══ Testo fornito ══

XI

Tutto era dunque tranquillo e sicuro fuori della Città, quando appunto i maggiori pericoli cominciarono dentro. I Grandi erano decisi a non volere che avessero esecuzione gli Ordini della giustizia, e però s'adoperavano in maniera che, quando seguivano offese contro i popolani, gli offensori venissero condotti dinanzi a giudici del loro medesimo partito, i quali stendevano il processo a loro favore, e cosí il Podestà, senza saperlo, era spinto a colpire gl'innocenti. Nascondevano i malfattori, difendevano i consorti, e quando si poneva mano all'esecuzione della legge, tentavano di far nascere tumulti. Contro tutto ciò appunto reagiva ora fieramente il popolo, guidato da Giano della Bella, il quale soleva ripetere sempre: perisca piuttosto la Città che la giustizia. Le passioni perciò s'esaltarono in modo, che già si minacciava di voler trascorrere a gravi eccessi contra i Grandi. Primi a cader sotto le piú severe pene degli Ordinamenti furono i Galli. Avendo uno di essi ferito in Francia un mercante fiorentino, che poi ne morí, le case loro furono disfatte in Firenze. Dopo questo esempio, facilmente s'andò oltre. Il popolo chiedeva nuove e sempre piú severe esecuzioni: si temeva perciò, dice il Compagni, «se l'uomo accusato non fosse punito, che il rettore non avesse difensione né scusa, il perché niuno accusato rimaneva impunito». I Grandi erano al colmo del loro furore, ed esclamavano, non senza qualche apparenza di ragione: «Un caval corre e dà della coda nel viso a un popolano, o in una calca uno darà di petto senza malizia a un altro, o piú fanciulli di piccola età vengono a quistione; debbono però costoro, per sí piccole cose, essere disfatti?»

═══

## [Attività richiesta]
Ricopia parola per parola l'intero brano sui Grandi e sugli Ordini della giustizia a Firenze. Le voci costituiscono materiale a sé, distinto dal brano.

══ Dati mostrati ══

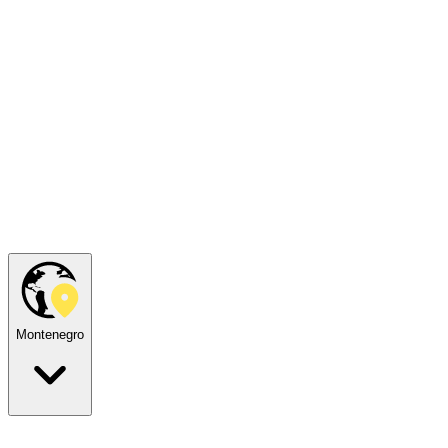
Montenegro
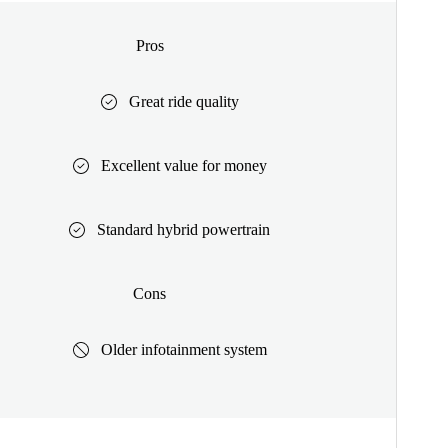
Pros
Great ride quality
Excellent value for money
Standard hybrid powertrain
Cons
Older infotainment system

═══

## [Soluzione proposta]
XI

Tutto era dunque tranquillo e sicuro fuori della Città, quando appunto i maggiori pericoli cominciarono dentro. I Grandi erano decisi a non volere che avessero esecuzione gli Ordini della giustizia, e però s'adoperavano in maniera che, quando seguivano offese contro i popolani, gli offensori venissero condotti dinanzi a giudici del loro medesimo partito, i quali stendevano il processo a loro favore, e cosí il Podestà, senza saperlo, era spinto a colpire gl'innocenti. Nascondevano i malfattori, difendevano i consorti, e quando si poneva mano all'esecuzione della legge, tentavano di far nascere tumulti. Contro tutto ciò appunto reagiva ora fieramente il popolo, guidato da Giano della Bella, il quale soleva ripetere sempre: perisca piuttosto la Città che la giustizia. Le passioni perciò s'esaltarono in modo, che già si minacciava di voler trascorrere a gravi eccessi contra i Grandi. Primi a cader sotto le piú severe pene degli Ordinamenti furono i Galli. Avendo uno di essi ferito in Francia un mercante fiorentino, che poi ne morí, le case loro furono disfatte in Firenze. Dopo questo esempio, facilmente s'andò oltre. Il popolo chiedeva nuove e sempre piú severe esecuzioni: si temeva perciò, dice il Compagni, «se l'uomo accusato non fosse punito, che il rettore non avesse difensione né scusa, il perché niuno accusato rimaneva impunito». I Grandi erano al colmo del loro furore, ed esclamavano, non senza qualche apparenza di ragione: «Un caval corre e dà della coda nel viso a un popolano, o in una calca uno darà di petto senza malizia a un altro, o piú fanciulli di piccola età vengono a quistione; debbono però costoro, per sí piccole cose, essere disfatti?»